Less than 24 hours after news broke that Mohamed El-Erian is resigning as chief executive of Pacific Investment Management Co., the financial advice industry remains abuzz with speculation about what happened at the fifth-biggest U.S. money management firm.
Even as speculation ranges from whether the highly regarded and high-profile economic strategist was forced out or simply burned out, the general consensus is that Mr. El-Erian's departure will not hurt Pimco's reputation or asset management prowess.
“The news was an incredible surprise, and we have a number of clients with investments in Pimco funds,” said Richard Konrad, managing partner at Value Architects Asset Management.
“But at the same time, the issue of talent within the Pimco organization is unquestionable,” he added. “Even without [Mr. El-Erian], the essence of the firm remains, along with a track record that has been established over many years.”
Pimco's parent company, Allianz SE, announced late yesterday that Mr. El-Erian, 55, will be stepping down from his dual roles as chief executive and co-chief investment officer in mid-March.
Douglas Hodge, the firm's operating chief, will become CEO, and money managers Andrew Balls and Daniel Ivascyn will become deputy investment chiefs, overseeing the firm's $1.97 trillion in assets alongside Bill Gross, who will remain CIO.
Mr. El-Erian did not respond to direct requests for comment, nor did Pimco's in-house spokesman.
Without more details from either the company or Mr. El-Erian, the market is left with speculation that automatically begins with the horrible 2013 experienced by a firm regarded as a formidable fixed-income operation.
By Morningstar's calculations, Pimco's open-end mutual fund lineup suffered more than $30 billion in net outflows last year. That compares with $62.7 billion worth of net inflows in 2012.
Pimco's taxable bond funds, representing the largest share of the firm's mutual fund business, suffered net outflows of more than $44 billion last year. The fixed-income funds had $55.4 billion in net inflows in 2012.

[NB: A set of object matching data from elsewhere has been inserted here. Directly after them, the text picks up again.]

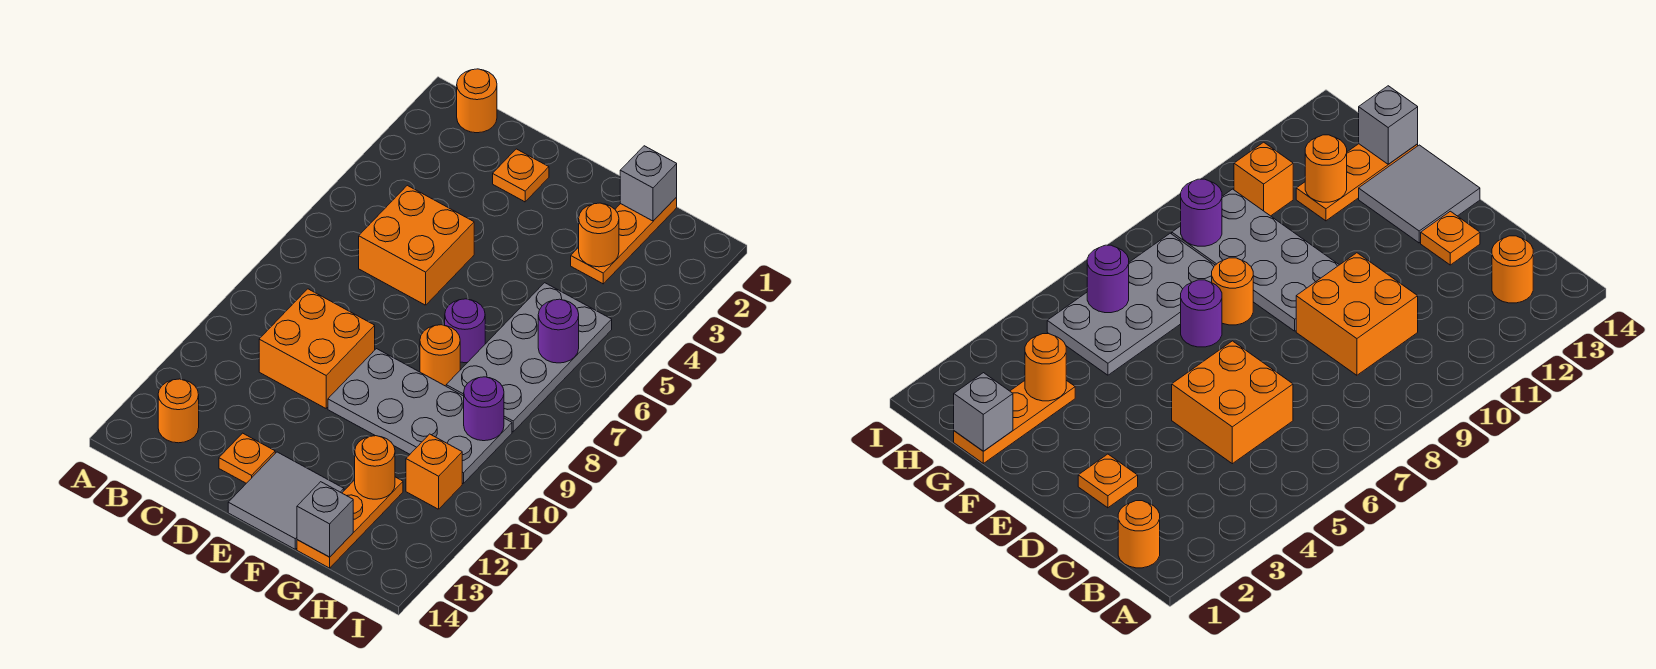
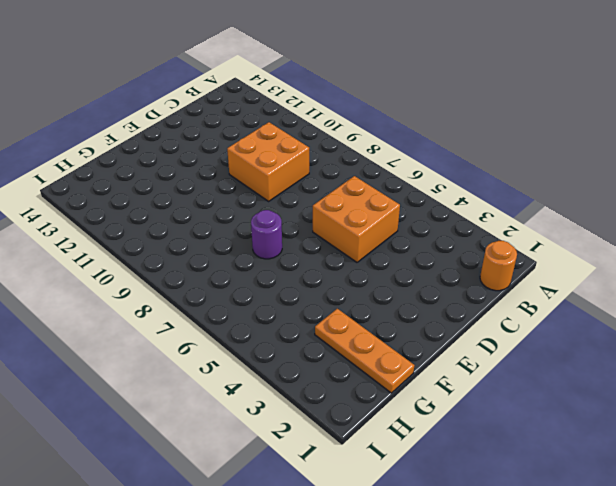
none -> orange 1x1 round brick [158,379,199,443]
none -> orange 1x1 plate [493,149,549,202]
none -> orange 1x1 plate [219,433,275,483]

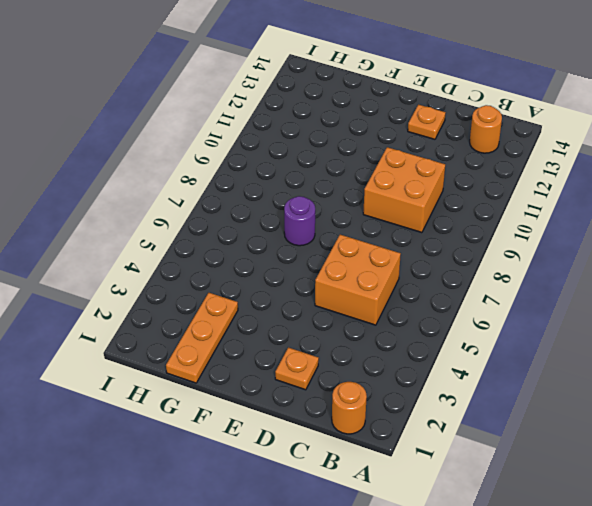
none -> grey 2x4 plate [328,349,512,484]
none -> grey 2x2 tile [228,452,344,549]
none -> orange 1x1 round brick [420,325,460,386]

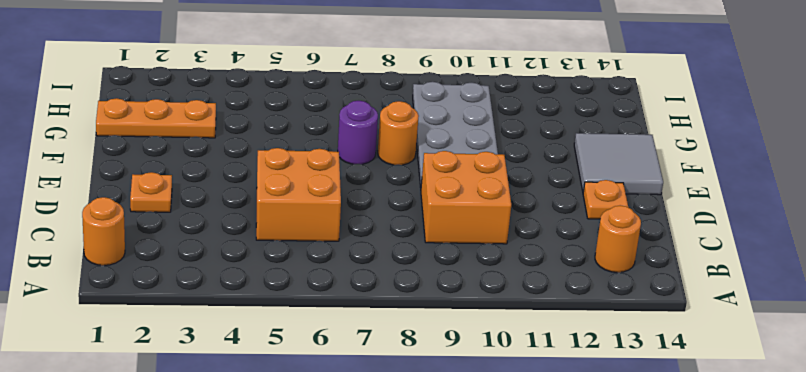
none -> grey 2x4 plate [446,283,612,432]
none -> orange 1x3 plate [297,477,403,568]
none -> orange 1x1 brick [406,434,462,509]

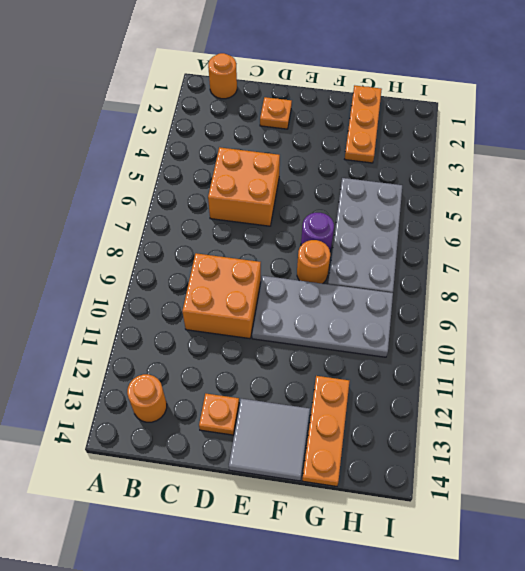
none -> orange 1x1 brick [406,434,462,509]
none -> grey 1x1 brick [620,146,677,221]
none -> orange 1x1 round brick [579,203,619,267]

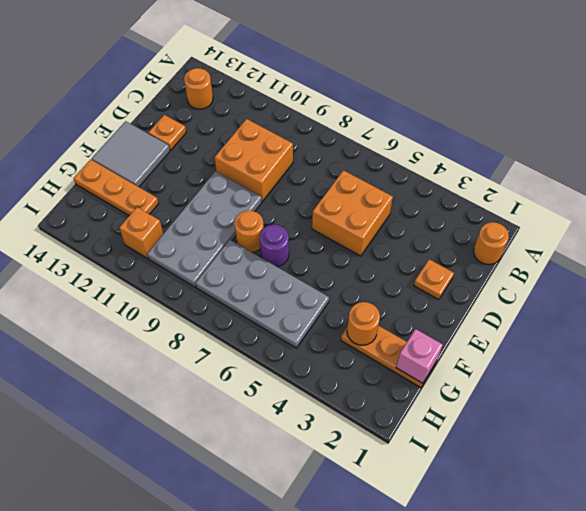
pink 1x1 brick [396,329,443,383] -> grey 1x1 brick [620,146,677,221]
none -> orange 1x1 round brick [355,436,395,499]
none -> grey 1x1 brick [297,482,353,557]
none -> purple 1x1 round brick [538,299,579,363]

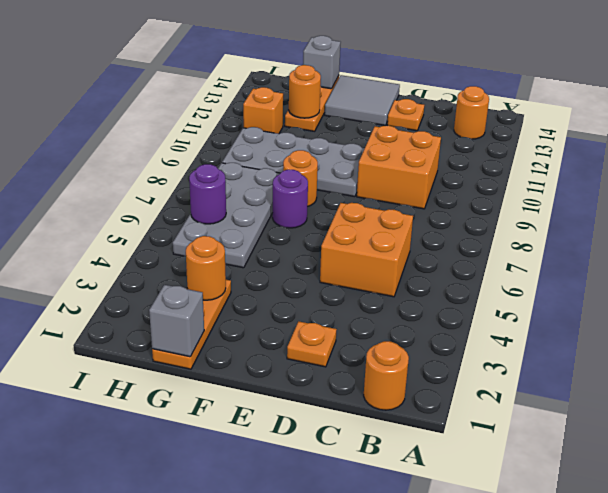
none -> purple 1x1 round brick [464,377,504,441]

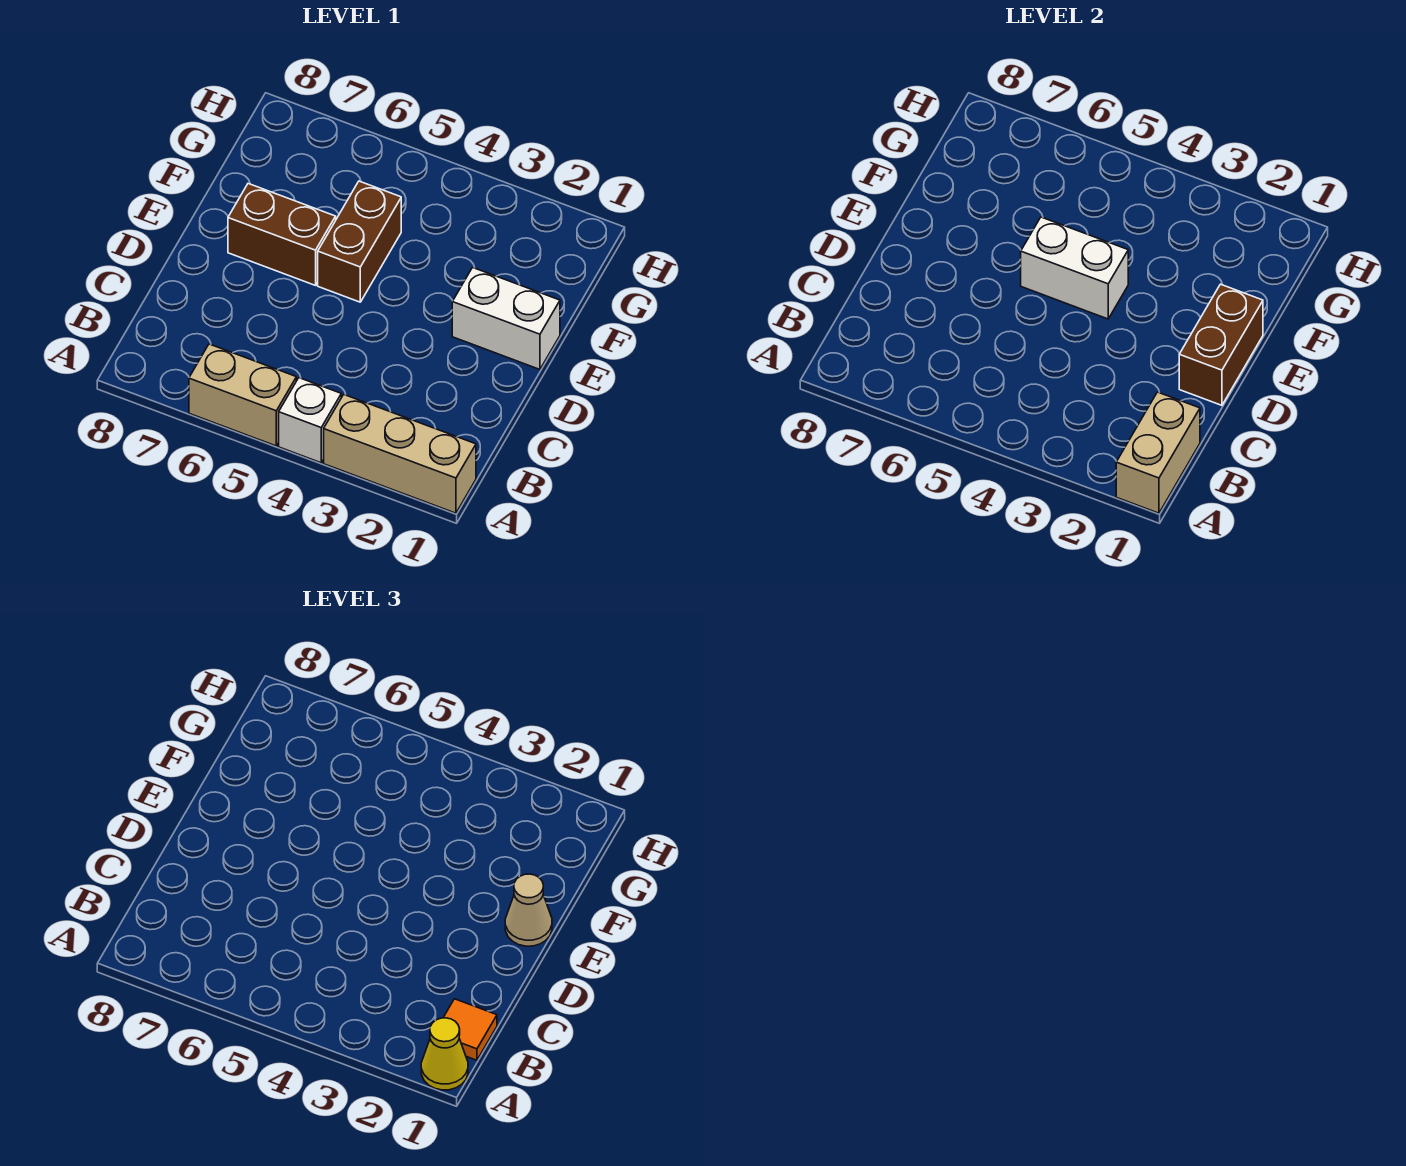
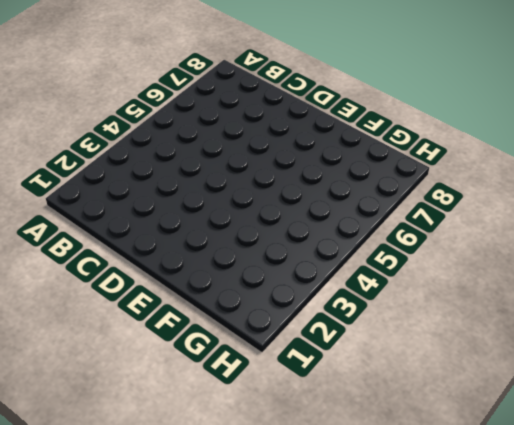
none -> tan 1x3 brick [324,395,476,513]
none -> white 1x1 brick [279,378,341,463]
none -> tan 1x2 brick [189,344,296,446]

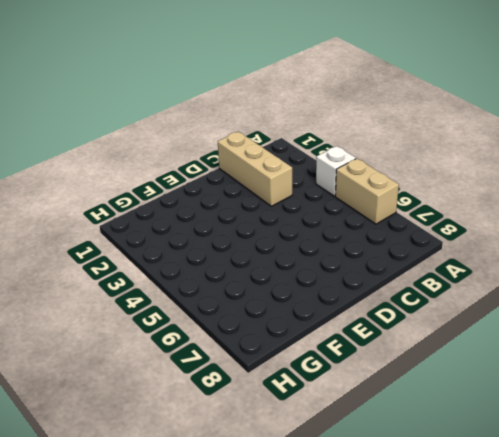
tan 1x3 brick [218,132,292,206] -> tan 1x3 brick moved to [324,395,476,513]
none -> white 1x2 brick [452,268,560,369]
none -> brown 1x2 brick [318,181,401,302]
none -> brown 1x2 brick [228,184,336,285]

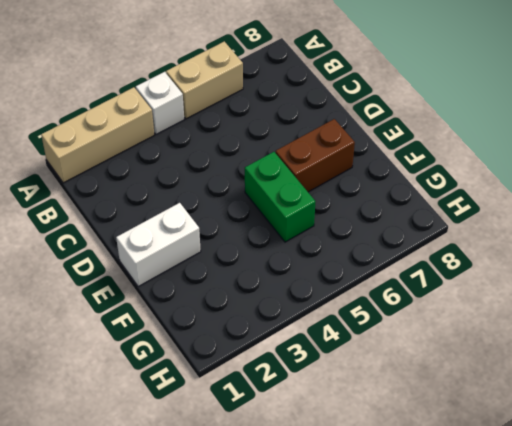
green 1x2 brick [245,152,315,242] -> brown 1x2 brick [318,181,401,302]
none -> tan 1x2 brick [1116,392,1200,513]
none -> brown 1x2 brick [1179,284,1263,405]
none -> white 1x2 brick [1021,217,1128,319]

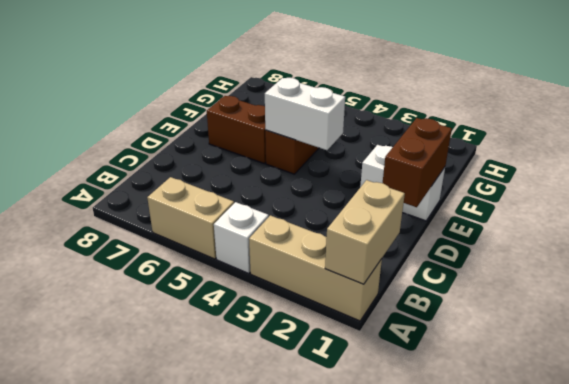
none -> yellow 1x1 cone [421,1018,468,1090]
none -> orange 1x1 tile [443,999,497,1060]
none -> tan 1x1 cone [505,874,552,946]

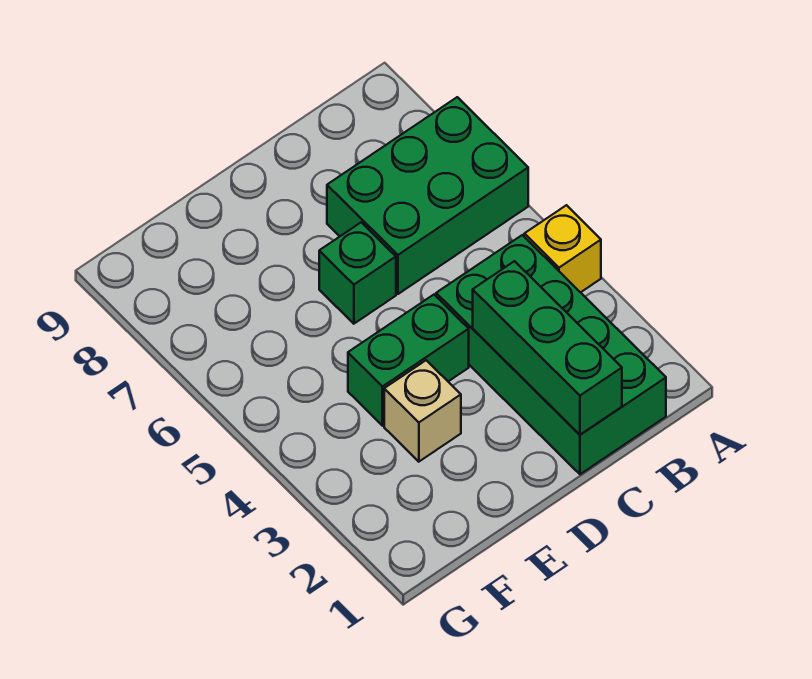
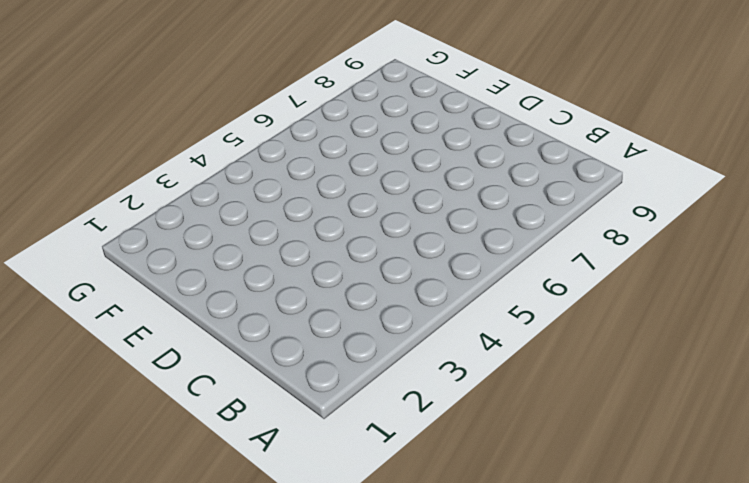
none -> yellow 1x1 brick [524,205,601,292]
none -> green 2x3 brick [327,97,528,294]

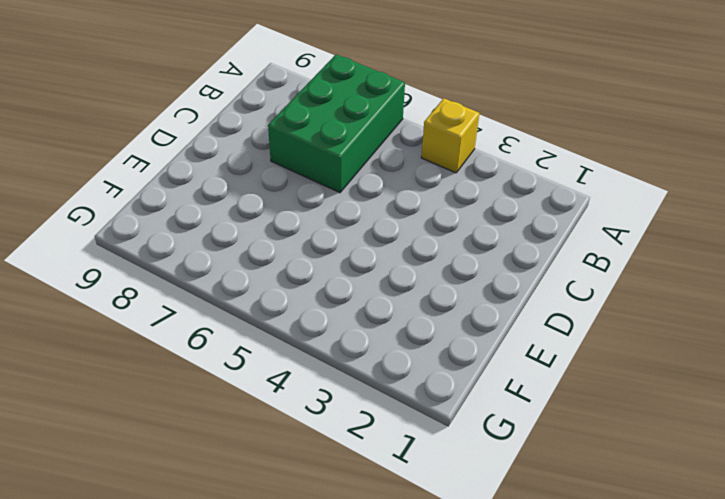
none -> green 2x4 brick [436,235,666,474]
none -> green 1x2 brick [348,295,469,426]

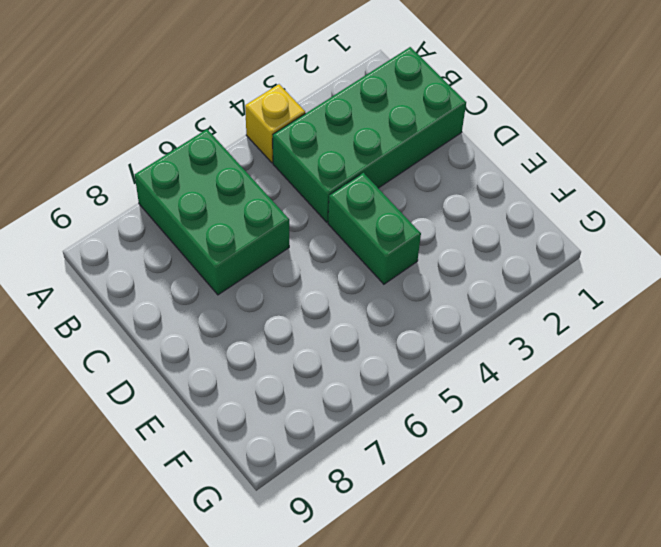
none -> green 1x1 brick [319,222,396,324]
none -> tan 1x1 brick [384,360,461,462]

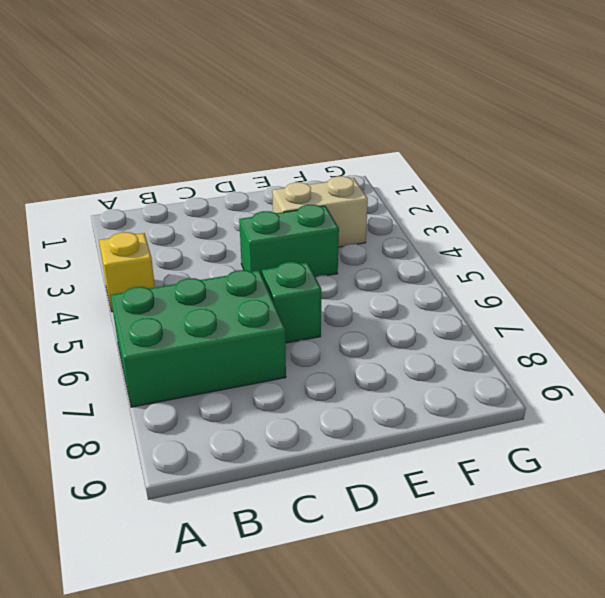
tan 1x2 brick [272,176,368,247] -> tan 1x1 brick [384,360,461,462]
none -> green 2x4 brick [436,235,666,474]
none -> green 1x3 brick [473,261,622,435]

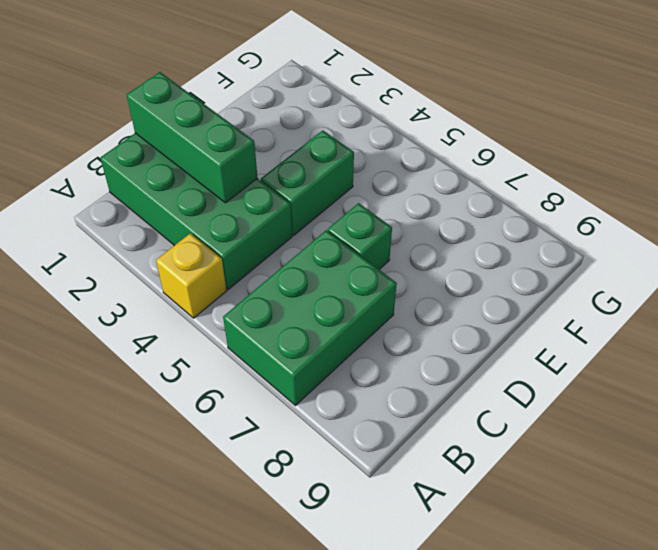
none -> tan 1x1 brick [384,360,461,462]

Performancewise, the Pimco funds on average finished the year in the 63rd percentile, which compares to the 43rd percentile in 2012, and the 42nd percentile in 2011.
“I wasn't surprised by the resignation announcement because even though [Mr. El-Erian] is obviously a smart guy, it's pretty clear that Bill Gross is leading things,” said Gerard Klingman, president and founder of Klingman and Associates.
“I would say, it's no big shock and it's no big loss for Pimco, because I don't think his role was that crucial and I don't think he was spending a lot of time on strategic planning,” he added. “It is certainly possible that he was forced out, but I can only speculate on that point.”
Mr. El-Erian will stay on the international executive committee of Allianz and advise the management board of Europe's biggest insurer on global economic and policy issues, reporting directly to CEO Michael Diekman, according to the company's statement.
Mr. El-Erian “will soon be no longer a part of Pimco and will be operating essentially in an advisory capacity,” according to Todd Rosenbluth, director of mutual fund research at S&P Capital IQ.
“Leadership changes happen when high-profile fund companies struggle, and 2013 was a rough year for Pimco, so I'm sure everything was reviewed,” he added.
Mr. Rosenbluth cited the $3.5 billion Pimco Global Advantage Strategy Fund (PGSAX) and the $2.3 billion Pimco Global Multi-Asset Fund (PGMAX) as the funds most closely associated with Mr. El-Erian.
The Advantage Strategy Fund declined by 3% last year and finished in the 53rd percentile of the world bond category. The Global Multi-Asset Fund fell 8.9% last year and finished in the 94th percentile of the tactical allocation category.
“He was part of Pimco's investment committee that set strategy, and for a firm that sets strategy from the top down, that is an important role,” Mr. Rosenbluth said. “It's hard for me to find a good comparison across the fund industry of somebody at that level stepping down.”
Jeff Tjornehoj, head of Americas research at Lipper Inc., interpreted Mr. El-Erian's departure as a formalizing of a professional evolution.
“It sounds as if he's moving into a role of very much what he has been doing, as the economist on staff,” he said. “He will now be more like a one-man think tank.”
In terms of Mr. El-Erian being forced out or being asked to fall on the sword, Mr. Tjornehoj believes that would be oversimplifying matters.
“I don't see how anyone could pin the outflows and the performance issues on El-Erian,” he said. “I'm sure he's been a significant voice at Pimco, but he's not alone there.”
Whether Mr. El-Erian was asked to leave or not, Theodore Feight, owner of Creative Financial Design, believes it was an opportunistic move.
“I can understand why he's leaving because the next few years, the bond industry will be in strife,” he said. “Once a company starts losing assets, it has an effect on what a company can do.”